-- Aim of the task --
Wherever the string "Courtyard" turns up in the data, copy the whole line.

-- Information --
────────────────
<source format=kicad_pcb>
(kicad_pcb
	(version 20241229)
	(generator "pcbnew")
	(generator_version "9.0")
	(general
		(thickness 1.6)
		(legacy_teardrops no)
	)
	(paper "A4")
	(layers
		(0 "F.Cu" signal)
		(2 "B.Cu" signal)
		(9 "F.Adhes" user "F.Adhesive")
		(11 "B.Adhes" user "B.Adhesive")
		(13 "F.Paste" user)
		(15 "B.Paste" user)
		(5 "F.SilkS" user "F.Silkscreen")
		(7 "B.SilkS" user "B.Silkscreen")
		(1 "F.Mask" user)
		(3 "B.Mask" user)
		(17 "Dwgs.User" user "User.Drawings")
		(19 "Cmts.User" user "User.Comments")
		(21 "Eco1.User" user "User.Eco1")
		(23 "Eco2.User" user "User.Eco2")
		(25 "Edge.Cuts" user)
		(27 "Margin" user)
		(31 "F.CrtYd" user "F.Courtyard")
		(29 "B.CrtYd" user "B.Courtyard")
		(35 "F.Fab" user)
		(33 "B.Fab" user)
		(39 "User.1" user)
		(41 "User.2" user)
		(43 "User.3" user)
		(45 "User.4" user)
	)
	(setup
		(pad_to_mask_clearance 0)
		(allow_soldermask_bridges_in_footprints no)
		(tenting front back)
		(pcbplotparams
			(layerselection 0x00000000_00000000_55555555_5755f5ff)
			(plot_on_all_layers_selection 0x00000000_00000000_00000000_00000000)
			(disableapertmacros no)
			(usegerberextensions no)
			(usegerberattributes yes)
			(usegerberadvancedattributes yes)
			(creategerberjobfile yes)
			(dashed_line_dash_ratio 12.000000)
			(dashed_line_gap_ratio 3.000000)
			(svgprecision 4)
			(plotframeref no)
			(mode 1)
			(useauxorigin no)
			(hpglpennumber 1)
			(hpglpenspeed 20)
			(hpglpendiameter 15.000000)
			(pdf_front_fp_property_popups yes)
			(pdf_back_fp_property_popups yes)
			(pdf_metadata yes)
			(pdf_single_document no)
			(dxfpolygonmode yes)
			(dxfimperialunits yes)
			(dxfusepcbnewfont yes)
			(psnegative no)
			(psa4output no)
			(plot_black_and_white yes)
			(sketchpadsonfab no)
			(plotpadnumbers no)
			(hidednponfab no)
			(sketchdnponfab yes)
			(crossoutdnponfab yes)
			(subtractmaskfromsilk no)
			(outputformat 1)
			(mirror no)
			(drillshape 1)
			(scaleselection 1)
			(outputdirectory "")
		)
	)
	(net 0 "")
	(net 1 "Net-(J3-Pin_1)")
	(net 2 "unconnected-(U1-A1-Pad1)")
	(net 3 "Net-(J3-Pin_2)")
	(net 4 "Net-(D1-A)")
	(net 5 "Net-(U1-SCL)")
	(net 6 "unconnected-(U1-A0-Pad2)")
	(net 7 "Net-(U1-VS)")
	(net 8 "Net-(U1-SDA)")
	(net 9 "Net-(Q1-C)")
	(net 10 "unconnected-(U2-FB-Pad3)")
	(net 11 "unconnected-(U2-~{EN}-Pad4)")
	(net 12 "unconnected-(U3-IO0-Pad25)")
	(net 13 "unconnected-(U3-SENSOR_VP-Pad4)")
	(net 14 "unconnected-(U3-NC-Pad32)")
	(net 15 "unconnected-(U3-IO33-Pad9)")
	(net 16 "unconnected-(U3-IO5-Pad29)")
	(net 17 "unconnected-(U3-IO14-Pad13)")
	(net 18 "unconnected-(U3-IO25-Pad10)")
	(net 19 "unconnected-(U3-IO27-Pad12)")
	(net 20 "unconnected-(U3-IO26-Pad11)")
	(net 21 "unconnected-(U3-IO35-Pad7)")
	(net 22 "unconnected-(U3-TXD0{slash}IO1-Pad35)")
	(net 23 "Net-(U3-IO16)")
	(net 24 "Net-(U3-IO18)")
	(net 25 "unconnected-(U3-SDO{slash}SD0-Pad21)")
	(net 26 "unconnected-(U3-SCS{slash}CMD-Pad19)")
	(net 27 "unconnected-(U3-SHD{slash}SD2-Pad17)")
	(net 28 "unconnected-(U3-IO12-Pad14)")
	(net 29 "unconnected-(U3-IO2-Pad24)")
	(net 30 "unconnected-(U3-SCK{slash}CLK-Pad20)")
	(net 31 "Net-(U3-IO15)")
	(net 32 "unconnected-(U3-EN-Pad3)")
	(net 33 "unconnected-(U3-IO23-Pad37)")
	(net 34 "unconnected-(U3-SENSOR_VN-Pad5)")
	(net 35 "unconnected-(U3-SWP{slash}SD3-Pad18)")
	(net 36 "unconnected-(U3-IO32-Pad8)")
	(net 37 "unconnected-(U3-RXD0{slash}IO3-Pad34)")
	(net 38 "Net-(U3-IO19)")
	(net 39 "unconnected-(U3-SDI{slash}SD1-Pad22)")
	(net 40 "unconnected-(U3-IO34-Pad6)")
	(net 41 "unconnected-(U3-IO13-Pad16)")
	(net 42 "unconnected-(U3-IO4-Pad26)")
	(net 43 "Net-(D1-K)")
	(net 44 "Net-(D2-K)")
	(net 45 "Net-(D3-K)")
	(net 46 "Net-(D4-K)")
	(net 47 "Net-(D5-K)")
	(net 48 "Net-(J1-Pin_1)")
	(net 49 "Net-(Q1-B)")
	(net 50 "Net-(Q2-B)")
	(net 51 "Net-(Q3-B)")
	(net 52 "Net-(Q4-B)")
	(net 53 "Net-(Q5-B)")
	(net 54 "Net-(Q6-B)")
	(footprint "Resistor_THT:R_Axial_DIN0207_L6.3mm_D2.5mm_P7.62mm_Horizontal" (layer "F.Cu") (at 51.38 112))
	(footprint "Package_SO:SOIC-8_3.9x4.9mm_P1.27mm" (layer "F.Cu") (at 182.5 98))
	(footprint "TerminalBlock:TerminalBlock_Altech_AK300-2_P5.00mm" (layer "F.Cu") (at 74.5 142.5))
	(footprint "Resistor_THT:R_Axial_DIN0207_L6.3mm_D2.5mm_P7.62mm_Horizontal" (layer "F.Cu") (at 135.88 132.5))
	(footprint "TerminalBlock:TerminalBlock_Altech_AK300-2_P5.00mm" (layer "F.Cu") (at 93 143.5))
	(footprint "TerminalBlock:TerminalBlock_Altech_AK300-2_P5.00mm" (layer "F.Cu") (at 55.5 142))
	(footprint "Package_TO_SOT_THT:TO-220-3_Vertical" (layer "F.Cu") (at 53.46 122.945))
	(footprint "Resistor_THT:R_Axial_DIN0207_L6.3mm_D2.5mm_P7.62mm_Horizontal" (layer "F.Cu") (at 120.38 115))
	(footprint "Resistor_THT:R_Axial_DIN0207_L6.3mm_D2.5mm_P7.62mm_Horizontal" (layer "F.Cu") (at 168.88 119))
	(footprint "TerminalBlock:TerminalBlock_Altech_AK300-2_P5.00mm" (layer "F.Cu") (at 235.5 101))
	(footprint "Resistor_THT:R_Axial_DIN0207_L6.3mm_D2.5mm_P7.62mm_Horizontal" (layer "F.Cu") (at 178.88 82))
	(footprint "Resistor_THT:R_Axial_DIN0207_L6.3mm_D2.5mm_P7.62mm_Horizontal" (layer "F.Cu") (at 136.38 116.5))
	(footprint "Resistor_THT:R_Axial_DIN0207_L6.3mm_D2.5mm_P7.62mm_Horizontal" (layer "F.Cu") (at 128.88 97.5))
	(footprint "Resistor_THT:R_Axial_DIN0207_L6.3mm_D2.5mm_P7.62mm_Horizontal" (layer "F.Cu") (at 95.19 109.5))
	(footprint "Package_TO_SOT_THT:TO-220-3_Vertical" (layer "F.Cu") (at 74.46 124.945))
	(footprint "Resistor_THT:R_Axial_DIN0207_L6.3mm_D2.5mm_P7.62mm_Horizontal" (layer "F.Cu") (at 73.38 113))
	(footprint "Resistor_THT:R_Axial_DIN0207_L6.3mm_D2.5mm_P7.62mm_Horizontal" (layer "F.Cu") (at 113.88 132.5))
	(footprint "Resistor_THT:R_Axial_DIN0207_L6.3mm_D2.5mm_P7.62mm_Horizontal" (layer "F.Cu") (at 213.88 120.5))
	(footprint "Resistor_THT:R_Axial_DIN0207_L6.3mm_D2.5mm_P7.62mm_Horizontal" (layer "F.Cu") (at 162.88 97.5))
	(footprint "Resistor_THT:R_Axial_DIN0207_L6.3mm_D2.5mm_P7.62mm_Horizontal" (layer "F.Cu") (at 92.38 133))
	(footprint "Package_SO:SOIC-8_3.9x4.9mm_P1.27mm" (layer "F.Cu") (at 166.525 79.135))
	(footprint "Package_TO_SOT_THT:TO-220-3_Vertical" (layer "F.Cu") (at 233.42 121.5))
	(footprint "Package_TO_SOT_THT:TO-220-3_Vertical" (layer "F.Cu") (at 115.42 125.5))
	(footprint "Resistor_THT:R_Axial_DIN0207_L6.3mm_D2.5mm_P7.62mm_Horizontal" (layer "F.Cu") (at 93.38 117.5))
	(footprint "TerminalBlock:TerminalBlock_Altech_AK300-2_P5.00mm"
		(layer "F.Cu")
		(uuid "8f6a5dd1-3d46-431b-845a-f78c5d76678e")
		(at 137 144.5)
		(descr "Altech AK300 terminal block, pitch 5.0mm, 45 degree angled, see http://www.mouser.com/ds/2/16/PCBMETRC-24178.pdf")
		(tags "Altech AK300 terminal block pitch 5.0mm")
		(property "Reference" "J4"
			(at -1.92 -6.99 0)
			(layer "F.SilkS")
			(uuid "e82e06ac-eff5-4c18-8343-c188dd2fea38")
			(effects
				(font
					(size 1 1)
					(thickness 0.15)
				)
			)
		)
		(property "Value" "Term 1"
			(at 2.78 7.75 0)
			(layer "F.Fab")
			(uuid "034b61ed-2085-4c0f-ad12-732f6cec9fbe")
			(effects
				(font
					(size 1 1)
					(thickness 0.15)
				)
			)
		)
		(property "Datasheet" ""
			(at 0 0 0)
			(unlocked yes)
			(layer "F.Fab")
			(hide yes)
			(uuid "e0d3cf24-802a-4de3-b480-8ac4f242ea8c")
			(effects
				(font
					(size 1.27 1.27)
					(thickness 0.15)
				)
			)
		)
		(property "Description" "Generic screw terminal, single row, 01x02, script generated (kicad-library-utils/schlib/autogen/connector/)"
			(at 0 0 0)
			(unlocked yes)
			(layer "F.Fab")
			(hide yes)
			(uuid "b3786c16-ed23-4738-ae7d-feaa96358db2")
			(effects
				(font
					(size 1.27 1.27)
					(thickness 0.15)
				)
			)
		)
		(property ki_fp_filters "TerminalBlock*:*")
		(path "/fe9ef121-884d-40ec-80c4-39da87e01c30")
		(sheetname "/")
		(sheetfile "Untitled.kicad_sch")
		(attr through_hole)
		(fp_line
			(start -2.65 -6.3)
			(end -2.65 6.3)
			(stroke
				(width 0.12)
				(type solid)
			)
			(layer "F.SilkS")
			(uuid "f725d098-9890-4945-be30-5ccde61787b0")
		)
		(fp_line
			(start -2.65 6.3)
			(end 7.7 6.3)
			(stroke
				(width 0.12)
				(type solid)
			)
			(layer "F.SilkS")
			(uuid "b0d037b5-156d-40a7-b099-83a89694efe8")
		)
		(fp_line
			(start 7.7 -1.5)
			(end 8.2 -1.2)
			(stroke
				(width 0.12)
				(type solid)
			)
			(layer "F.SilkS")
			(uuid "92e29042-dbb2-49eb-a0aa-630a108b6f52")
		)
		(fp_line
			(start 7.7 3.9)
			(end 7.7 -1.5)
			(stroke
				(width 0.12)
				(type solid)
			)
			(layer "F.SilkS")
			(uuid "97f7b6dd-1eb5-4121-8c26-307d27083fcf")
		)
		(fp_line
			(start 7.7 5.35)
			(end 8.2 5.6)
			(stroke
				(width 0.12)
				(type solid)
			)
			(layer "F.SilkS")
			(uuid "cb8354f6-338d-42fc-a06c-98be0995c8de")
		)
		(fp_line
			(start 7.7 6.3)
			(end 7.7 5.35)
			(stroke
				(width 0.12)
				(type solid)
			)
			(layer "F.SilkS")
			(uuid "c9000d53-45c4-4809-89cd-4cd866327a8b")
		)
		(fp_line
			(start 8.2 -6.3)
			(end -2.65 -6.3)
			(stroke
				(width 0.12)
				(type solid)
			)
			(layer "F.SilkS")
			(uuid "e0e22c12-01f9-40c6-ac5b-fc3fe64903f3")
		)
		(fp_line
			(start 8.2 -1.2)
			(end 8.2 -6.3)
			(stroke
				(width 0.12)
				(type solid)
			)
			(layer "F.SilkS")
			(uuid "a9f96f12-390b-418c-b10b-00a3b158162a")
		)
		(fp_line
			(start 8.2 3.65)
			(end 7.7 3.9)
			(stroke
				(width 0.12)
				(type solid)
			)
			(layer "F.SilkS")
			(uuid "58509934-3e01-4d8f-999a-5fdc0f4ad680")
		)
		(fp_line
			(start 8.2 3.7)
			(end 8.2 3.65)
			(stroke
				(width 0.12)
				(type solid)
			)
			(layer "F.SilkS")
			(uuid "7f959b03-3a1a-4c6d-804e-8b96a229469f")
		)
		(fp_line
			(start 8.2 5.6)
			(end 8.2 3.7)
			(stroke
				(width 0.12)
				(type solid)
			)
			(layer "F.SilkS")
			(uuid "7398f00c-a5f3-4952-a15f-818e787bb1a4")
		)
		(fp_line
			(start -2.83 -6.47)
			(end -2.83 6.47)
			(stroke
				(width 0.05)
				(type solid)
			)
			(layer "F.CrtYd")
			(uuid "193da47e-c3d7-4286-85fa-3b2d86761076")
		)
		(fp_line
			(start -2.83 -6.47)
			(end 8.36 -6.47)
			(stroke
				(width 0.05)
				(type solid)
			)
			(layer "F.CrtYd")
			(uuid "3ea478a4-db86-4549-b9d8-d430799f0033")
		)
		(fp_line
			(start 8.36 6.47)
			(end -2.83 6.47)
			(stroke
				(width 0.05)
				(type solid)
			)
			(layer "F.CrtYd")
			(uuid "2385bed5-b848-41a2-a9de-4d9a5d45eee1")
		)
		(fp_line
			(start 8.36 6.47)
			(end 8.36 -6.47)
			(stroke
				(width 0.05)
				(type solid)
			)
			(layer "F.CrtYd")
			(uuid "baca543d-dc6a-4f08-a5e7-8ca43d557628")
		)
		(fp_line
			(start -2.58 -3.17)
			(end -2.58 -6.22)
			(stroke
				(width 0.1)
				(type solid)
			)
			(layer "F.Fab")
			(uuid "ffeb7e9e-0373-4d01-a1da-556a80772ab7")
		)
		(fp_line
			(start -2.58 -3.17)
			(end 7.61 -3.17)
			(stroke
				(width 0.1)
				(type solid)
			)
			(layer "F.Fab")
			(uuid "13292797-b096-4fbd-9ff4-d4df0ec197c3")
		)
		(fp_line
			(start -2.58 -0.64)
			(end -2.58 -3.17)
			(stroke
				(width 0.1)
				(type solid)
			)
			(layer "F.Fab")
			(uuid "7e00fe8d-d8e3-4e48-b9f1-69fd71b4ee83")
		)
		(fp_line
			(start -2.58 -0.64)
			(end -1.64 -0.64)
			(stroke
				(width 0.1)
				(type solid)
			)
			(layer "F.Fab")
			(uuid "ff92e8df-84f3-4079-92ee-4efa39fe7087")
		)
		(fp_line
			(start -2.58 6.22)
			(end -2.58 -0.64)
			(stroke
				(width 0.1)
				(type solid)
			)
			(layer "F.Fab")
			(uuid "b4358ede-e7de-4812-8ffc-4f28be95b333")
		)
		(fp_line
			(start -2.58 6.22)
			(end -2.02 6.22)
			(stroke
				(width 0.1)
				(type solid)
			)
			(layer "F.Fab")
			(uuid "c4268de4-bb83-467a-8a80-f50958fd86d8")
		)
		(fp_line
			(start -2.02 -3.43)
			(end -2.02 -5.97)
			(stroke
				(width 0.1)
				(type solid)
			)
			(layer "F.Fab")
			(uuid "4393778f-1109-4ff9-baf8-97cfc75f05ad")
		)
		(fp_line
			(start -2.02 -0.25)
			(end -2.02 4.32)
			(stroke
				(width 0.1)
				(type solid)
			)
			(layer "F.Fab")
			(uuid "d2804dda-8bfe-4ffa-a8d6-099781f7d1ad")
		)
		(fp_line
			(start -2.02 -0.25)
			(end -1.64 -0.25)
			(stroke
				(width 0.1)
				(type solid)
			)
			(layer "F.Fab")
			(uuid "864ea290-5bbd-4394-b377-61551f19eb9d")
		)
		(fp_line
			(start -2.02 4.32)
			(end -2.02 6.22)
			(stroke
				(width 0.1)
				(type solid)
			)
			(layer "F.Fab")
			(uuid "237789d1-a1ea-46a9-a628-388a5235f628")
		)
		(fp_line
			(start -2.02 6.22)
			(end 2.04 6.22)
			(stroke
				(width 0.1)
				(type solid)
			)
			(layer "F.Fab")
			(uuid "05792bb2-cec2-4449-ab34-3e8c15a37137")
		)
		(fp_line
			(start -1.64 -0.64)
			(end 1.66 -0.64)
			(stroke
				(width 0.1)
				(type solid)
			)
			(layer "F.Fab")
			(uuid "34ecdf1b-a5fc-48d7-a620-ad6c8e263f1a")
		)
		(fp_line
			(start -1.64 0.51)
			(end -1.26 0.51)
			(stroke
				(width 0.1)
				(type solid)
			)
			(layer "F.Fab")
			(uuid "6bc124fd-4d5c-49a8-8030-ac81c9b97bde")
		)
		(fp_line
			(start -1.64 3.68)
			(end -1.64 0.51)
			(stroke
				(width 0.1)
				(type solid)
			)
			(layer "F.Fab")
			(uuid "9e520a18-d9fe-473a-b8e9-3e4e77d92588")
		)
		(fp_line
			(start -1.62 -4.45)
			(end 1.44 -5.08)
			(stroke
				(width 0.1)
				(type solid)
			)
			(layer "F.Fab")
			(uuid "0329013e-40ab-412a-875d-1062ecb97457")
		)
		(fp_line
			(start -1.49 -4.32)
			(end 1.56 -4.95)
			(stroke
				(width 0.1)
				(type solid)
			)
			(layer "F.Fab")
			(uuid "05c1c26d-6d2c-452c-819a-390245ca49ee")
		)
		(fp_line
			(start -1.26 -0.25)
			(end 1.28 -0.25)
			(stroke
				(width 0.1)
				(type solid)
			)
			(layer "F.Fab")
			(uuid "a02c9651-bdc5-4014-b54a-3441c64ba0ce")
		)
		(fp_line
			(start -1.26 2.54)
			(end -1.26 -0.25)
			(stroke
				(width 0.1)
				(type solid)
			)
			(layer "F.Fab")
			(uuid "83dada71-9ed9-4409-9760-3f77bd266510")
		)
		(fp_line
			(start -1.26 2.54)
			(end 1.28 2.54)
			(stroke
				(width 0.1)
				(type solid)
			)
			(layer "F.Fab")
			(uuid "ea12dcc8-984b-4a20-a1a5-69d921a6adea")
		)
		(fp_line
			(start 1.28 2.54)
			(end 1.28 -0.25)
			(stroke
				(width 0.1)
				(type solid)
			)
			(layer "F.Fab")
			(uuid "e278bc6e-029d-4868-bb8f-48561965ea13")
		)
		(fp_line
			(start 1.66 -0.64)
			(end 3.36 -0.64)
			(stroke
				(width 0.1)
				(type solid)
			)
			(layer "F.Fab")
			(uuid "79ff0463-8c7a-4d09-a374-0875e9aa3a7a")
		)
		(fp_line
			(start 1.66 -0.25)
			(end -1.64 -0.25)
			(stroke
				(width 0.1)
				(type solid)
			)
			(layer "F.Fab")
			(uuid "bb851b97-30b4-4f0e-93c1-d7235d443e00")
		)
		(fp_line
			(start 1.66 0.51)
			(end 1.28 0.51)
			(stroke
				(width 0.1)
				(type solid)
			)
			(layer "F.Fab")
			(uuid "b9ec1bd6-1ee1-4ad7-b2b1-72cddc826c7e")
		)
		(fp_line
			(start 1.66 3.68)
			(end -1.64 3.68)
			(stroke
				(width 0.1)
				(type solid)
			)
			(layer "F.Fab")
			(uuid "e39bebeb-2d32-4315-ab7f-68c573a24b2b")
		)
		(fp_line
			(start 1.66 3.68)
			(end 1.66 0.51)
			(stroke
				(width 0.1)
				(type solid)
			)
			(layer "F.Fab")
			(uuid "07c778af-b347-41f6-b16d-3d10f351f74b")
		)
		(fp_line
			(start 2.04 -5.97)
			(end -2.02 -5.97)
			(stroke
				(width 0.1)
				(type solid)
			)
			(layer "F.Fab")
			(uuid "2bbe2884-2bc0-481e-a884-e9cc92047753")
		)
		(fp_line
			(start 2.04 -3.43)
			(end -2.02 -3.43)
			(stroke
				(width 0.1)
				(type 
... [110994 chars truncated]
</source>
────────────────
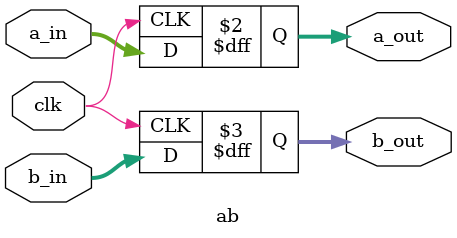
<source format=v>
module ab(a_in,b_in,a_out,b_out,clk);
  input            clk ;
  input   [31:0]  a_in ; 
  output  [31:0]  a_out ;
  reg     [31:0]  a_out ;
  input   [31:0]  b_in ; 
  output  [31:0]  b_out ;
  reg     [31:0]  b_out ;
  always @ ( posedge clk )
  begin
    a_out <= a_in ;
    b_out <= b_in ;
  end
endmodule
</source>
────────────────
-- Response --
		(31 "F.CrtYd" user "F.Courtyard")
		(29 "B.CrtYd" user "B.Courtyard")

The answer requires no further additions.